§ DOCUMENT TEXT:
Bookmark and Share

Notice: On April 23, 2014, Statalist moved from an email list to a forum, based at statalist.org.


[Date Prev][Date Next][Thread Prev][Thread Next][Date Index][Thread Index]

Re: st: RE: Duplicate observations


From   emanuele mazzini <[email protected]>
To   [email protected]
Subject   Re: st: RE: Duplicate observations
Date   Tue, 11 Mar 2014 00:09:41 +0100

I figured it out, thank you very much!

Emanuele

2014-03-10 20:02 GMT+01:00 Nick Cox <[email protected]>:
> Joe is right.
>
> Away from -gsort- a minus sign in a varlist acts as a hyphen,
>
> Good catch!
> Nick
> [email protected]
>
>
> On 10 March 2014 18:58, Joe Canner <[email protected]> wrote:
>> Emanuele,
>>
>> Nick provided a good solution to your problem, but it's probably worth noting why you had a problem to begin with.

§ GOAL OF THE EXERCISE: Write out the Statalist thread on duplicate observations above word for word, from start to finish.

§ EXTRACTED INFORMATION:
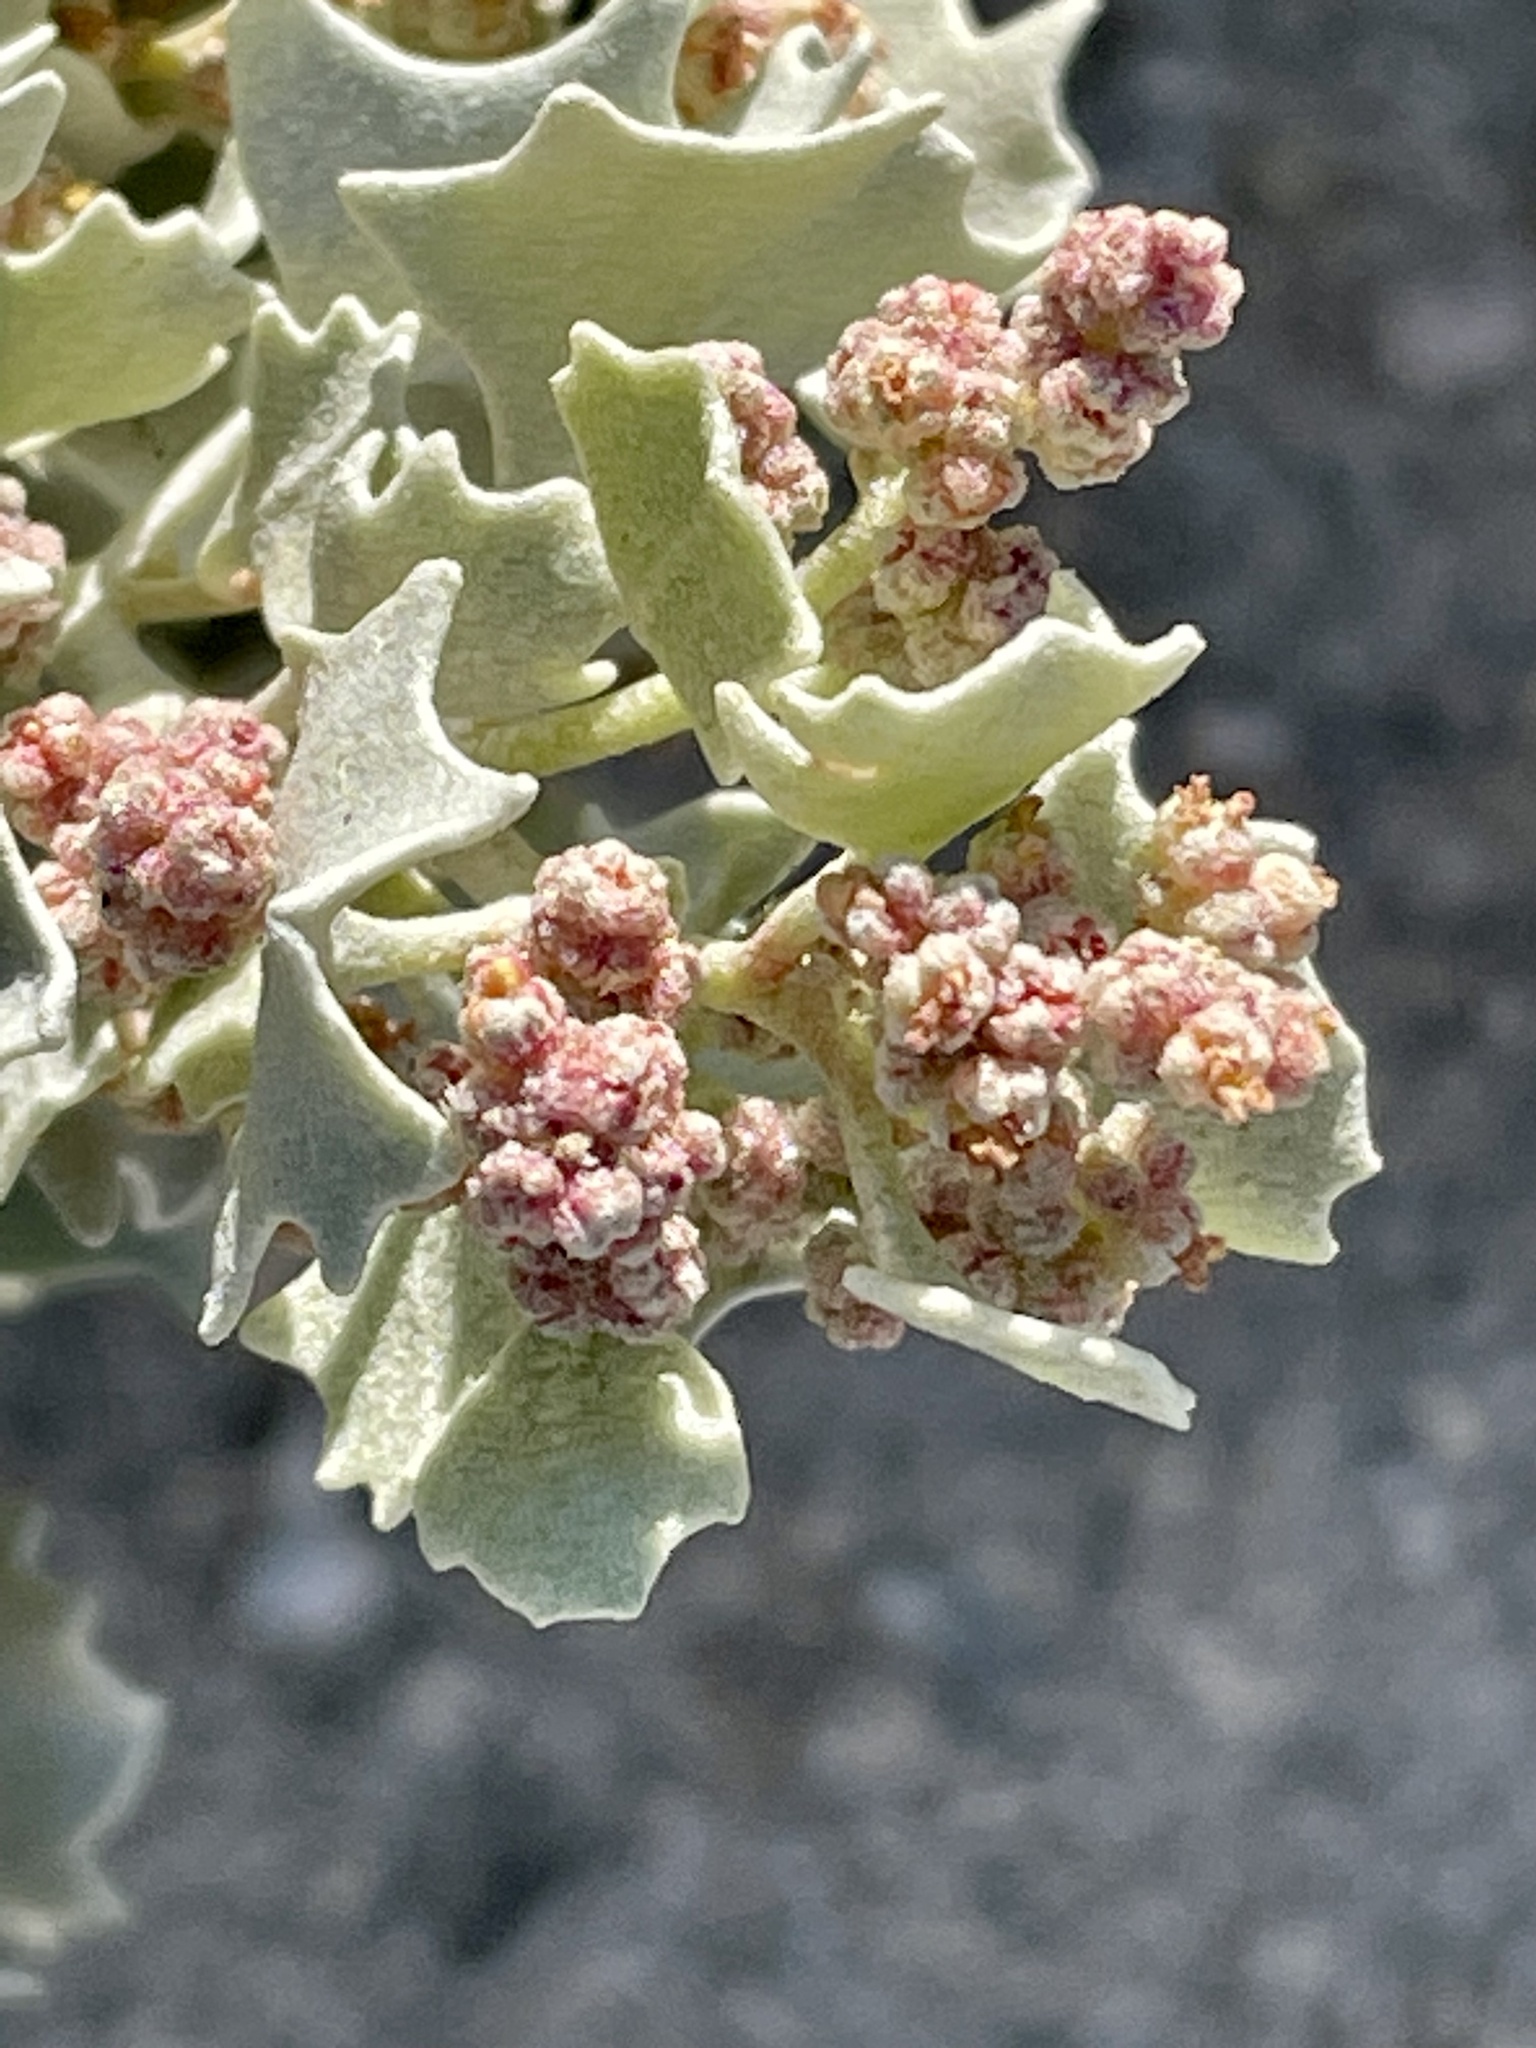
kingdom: Plantae
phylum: Tracheophyta
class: Magnoliopsida
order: Caryophyllales
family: Amaranthaceae
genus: Atriplex
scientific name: Atriplex hymenelytra
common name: Desert-holly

§ SOLVED PROBLEM:
Bookmark and Share

Notice: On April 23, 2014, Statalist moved from an email list to a forum, based at statalist.org.


[Date Prev][Date Next][Thread Prev][Thread Next][Date Index][Thread Index]

Re: st: RE: Duplicate observations


From   emanuele mazzini <[email protected]>
To   [email protected]
Subject   Re: st: RE: Duplicate observations
Date   Tue, 11 Mar 2014 00:09:41 +0100

I figured it out, thank you very much!

Emanuele

2014-03-10 20:02 GMT+01:00 Nick Cox <[email protected]>:
> Joe is right.
>
> Away from -gsort- a minus sign in a varlist acts as a hyphen,
>
> Good catch!
> Nick
> [email protected]
>
>
> On 10 March 2014 18:58, Joe Canner <[email protected]> wrote:
>> Emanuele,
>>
>> Nick provided a good solution to your problem, but it's probably worth noting why you had a problem to begin with.